I think my inductive step would be to add ${k+1 \choose j}$ to both sides:

$\displaystyle \sum_{i=j}^k{i \choose j}+{k+1 \choose j}={k+1 \choose j+1}+{k+1 \choose j}$

$\displaystyle \sum_{i=j}^{k+1}{i \choose j}={k+1 \choose j+1}+{k+1 \choose j}$

Now, what you need to do is show that:

$\displaystyle {k+1 \choose j+1}+{k+1 \choose j}={(k+1)+1 \choose j+1}$

Essentially, you need to prove Pascal's identity.

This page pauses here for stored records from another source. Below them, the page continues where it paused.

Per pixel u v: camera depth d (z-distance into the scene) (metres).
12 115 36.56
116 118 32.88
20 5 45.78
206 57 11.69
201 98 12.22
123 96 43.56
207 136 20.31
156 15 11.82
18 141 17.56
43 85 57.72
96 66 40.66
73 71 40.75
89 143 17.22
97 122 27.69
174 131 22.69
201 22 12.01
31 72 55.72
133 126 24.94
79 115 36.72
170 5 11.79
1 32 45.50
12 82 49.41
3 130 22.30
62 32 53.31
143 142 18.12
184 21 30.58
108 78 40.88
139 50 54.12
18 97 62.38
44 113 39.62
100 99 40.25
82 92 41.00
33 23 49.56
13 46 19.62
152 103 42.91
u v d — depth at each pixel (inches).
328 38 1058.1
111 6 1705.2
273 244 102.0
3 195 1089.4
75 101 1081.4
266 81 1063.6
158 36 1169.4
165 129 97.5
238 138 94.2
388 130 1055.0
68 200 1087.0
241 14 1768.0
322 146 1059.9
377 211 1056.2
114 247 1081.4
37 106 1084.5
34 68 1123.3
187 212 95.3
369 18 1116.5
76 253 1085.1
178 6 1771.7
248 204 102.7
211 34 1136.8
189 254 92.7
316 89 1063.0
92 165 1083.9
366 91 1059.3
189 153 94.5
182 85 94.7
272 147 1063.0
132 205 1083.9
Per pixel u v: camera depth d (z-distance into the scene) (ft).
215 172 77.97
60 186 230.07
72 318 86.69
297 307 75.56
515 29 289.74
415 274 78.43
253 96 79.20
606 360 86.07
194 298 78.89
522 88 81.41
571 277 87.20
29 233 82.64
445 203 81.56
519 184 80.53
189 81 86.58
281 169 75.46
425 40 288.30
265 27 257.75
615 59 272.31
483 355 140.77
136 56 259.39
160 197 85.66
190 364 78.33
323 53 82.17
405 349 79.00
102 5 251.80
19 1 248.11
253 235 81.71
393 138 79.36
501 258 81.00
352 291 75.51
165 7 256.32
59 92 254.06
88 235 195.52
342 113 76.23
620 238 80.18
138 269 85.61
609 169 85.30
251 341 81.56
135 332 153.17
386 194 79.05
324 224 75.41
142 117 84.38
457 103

Use the definition of the binomial coefficients to do so, and if you get stuck, we can offer further guidance.

 

[wittysoup]

Thanks for that, it seems like I miscalculated the first result... I am now stuck here, being that I do not know how to simplify this ( I actually worked out further on paper trying to get a common denominator)...

View attachment 621

 

[MarkFL]

I would state:

$\displaystyle {k+1 \choose j+1}+{k+1 \choose j}=\frac{(k+1)!}{(j+1)!((k+1)-(j+1))!}+\frac{(k+1)!}{j!((k+1)-j)!}$

Simplify a bit:

$\displaystyle {k+1 \choose j+1}+{k+1 \choose j}=\frac{(k+1)!}{(j+1)!(k-j)!}+\frac{(k+1)!}{j!(k+1-j)!}$

Next, factor:

$\displaystyle {k+1 \choose j+1}+{k+1 \choose j}=\frac{(k+1)!}{j!(k-j)!}\left(\frac{1}{j+1}+\frac{1}{k+1-j} \right)$

Combine terms within parentheses:

$\displaystyle {k+1 \choose j+1}+{k+1 \choose j}=\frac{(k+1)!}{j!(k-j)!}\left(\frac{k+1-j+j+1}{(j+1)(k+1-j)} \right)$

Combine like terms:

$\displaystyle {k+1 \choose j+1}+{k+1 \choose j}=\frac{(k+1)!}{j!(k-j)!}\left(\frac{k+2}{(j+1)(k+1-j)} \right)$

Combine factors:

$\displaystyle {k+1 \choose j+1}+{k+1 \choose j}=\frac{(k+2)!}{(j+1)!(k+1-j)!}$

Rewrite right side as binomial coefficient:

$\displaystyle {k+1 \choose j+1}+{k+1 \choose j}={(k+1)+1 \choose j+1}$

Thus, using this result in our inductive step, we obtain:

$\displaystyle \sum_{i=j}^{k+1}{i \choose j}={(k+1)+1 \choose j+1}$

We have derived $P_{k+1}$ from $P_k$ thereby completing the proof by induction.